Quote:
Originally Posted by statmanhal
For a mathematical justification, if you make a bet of B into a pot of P, the minimum showdown equity to assure +EV is B/(P+2B) assuming a villain call.
You can easily show that the required equity decreases with B. As required equity decreases, more hands can meet the requirement. Therefore, the smaller the bet, the wider you can bet.
Note, this simple math ignores many factors such as future betting, folds (equity realization), raises, EV maximization, etc. but does support the contention that a smaller bet can justify a wider opening.
thanks for answering.
I didn't played poker since a long time, so I restarted the book from the beginning, and you answer will certainly help me when I will be back at this area of the book.
Well by restarting the book I discovered a new problem that I don't manage to solve myself.
at page 61, Matthew says that the example used to figure out what the EV of the worst hand in our BU open range is when SB or BB call "treated all flats from SB and BB the same" and that stands for simplify the problem.

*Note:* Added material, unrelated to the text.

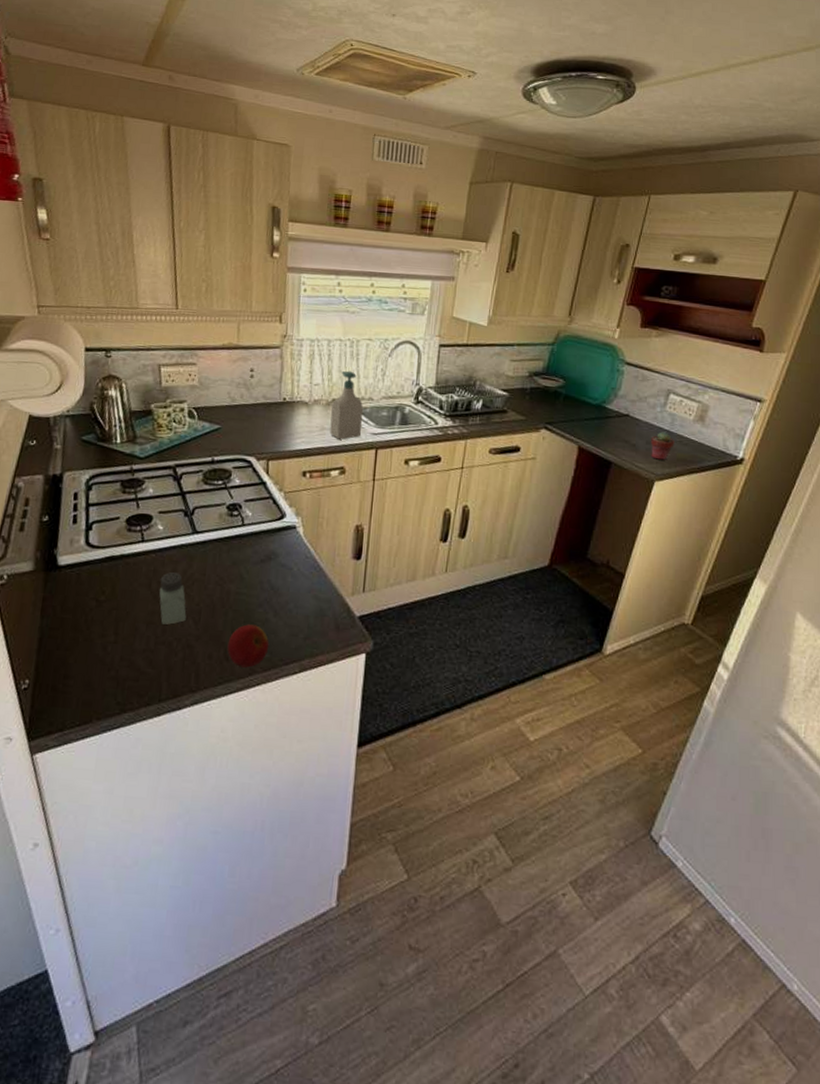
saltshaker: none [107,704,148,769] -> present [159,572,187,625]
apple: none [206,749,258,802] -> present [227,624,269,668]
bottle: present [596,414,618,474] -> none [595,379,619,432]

I can't figure out the "slightly more complex formula" which Matthew speaks to separate SB and BB calls. In fact I believe Matthew is speaking about something to find different EVs for SB calls and BB calls.
Something like:
freqfold*EVfold + freq3bet*3bet + freqSBcalls*EVSBcalls + freqBBcalls*EVBBcalls = 0
It seems to me that this equation have infinite solutions (believe me I tried hard to solve this especially I tried with a raise from MP...) and can't be solve.
I'm not an expert on maths (I also tried to answer my question with solvers, and I'm even less expert at programming) so if someone meets the same problem or want to solve this, help is welcome !
I start to believe that either Matthew didn't realize that this equation is not solvable or that I misinterpreted what he wanted to say.